__Material for this exercise__
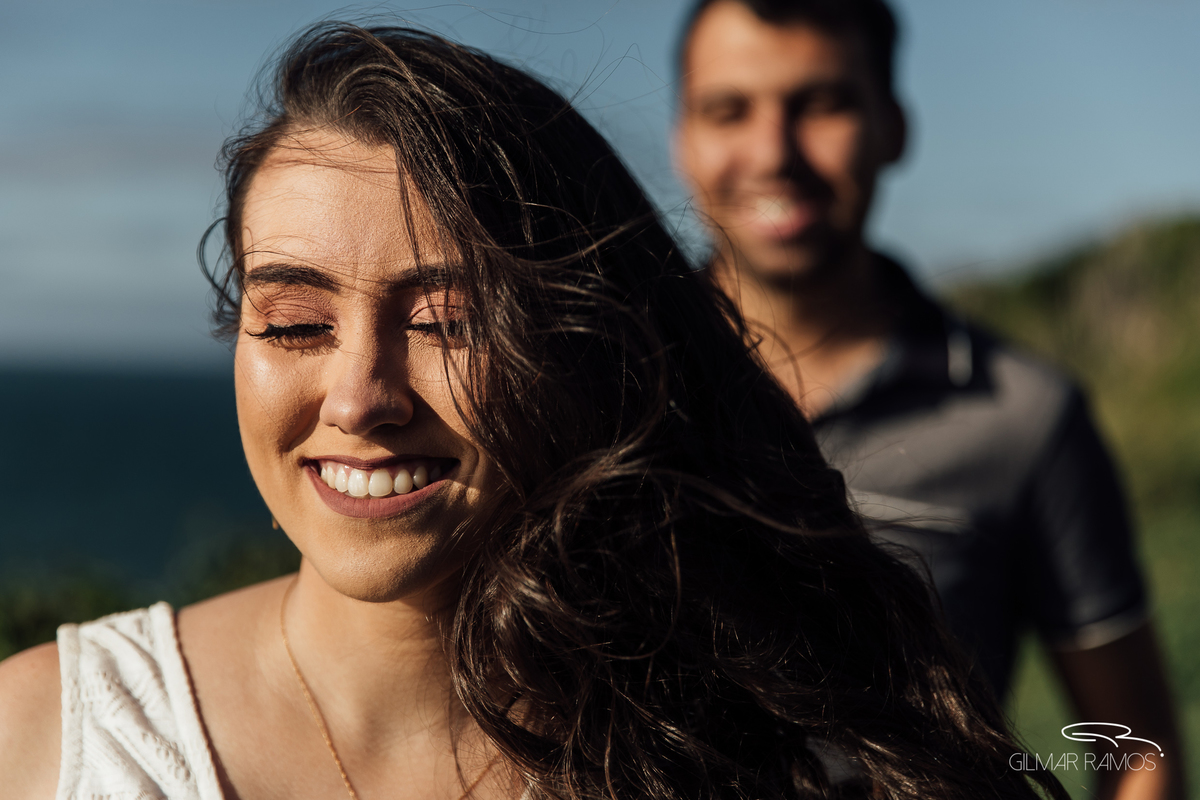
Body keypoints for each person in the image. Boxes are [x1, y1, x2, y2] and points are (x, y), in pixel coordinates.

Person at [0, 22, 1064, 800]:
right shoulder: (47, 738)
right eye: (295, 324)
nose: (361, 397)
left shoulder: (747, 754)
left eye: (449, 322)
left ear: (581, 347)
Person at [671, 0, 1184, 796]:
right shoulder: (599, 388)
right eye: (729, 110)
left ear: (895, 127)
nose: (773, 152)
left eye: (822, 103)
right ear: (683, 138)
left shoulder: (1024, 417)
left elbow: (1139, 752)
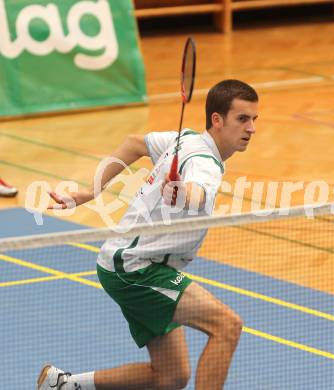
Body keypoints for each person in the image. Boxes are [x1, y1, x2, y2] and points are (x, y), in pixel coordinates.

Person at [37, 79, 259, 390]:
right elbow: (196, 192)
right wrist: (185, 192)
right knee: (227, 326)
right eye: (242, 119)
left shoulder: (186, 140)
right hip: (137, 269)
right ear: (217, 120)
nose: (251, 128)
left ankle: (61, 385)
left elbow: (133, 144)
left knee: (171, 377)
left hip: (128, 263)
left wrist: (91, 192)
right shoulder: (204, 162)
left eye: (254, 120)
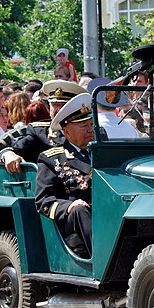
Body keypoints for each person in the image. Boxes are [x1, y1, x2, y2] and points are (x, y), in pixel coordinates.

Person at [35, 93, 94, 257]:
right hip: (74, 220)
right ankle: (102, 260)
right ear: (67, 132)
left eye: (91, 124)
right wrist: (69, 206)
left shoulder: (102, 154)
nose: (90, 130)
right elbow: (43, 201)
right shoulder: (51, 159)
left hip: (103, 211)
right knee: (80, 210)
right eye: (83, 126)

==

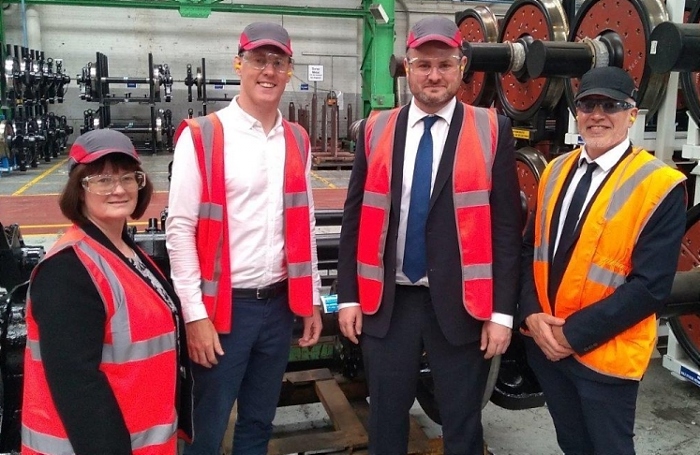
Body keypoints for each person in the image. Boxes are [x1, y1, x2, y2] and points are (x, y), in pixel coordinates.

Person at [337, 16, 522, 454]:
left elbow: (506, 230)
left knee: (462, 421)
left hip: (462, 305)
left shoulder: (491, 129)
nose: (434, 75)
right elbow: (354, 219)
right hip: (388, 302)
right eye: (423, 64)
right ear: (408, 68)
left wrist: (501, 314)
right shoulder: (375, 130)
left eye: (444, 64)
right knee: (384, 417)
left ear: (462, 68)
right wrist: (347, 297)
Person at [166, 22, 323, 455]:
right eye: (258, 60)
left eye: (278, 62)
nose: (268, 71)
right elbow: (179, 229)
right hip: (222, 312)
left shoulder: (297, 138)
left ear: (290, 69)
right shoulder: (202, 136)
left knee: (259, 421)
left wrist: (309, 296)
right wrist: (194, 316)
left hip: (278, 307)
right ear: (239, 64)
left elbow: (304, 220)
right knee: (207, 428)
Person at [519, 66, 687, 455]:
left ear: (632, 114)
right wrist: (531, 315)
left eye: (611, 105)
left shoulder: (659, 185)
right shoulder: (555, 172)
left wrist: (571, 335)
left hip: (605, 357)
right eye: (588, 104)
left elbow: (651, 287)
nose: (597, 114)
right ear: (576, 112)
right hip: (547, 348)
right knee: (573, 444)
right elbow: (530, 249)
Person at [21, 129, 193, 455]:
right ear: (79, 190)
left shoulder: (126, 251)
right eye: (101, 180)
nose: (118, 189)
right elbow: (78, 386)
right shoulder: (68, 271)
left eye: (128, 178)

__Work to complete__
Lines with the word "wrist" in them are the answer; report each one from the data.

__Solution to this exercise__
right wrist: (185, 192)
left wrist: (91, 192)
right wrist: (69, 206)
left wrist: (501, 314)
right wrist: (347, 297)
left wrist: (309, 296)
right wrist: (194, 316)
right wrist: (531, 315)
left wrist: (571, 335)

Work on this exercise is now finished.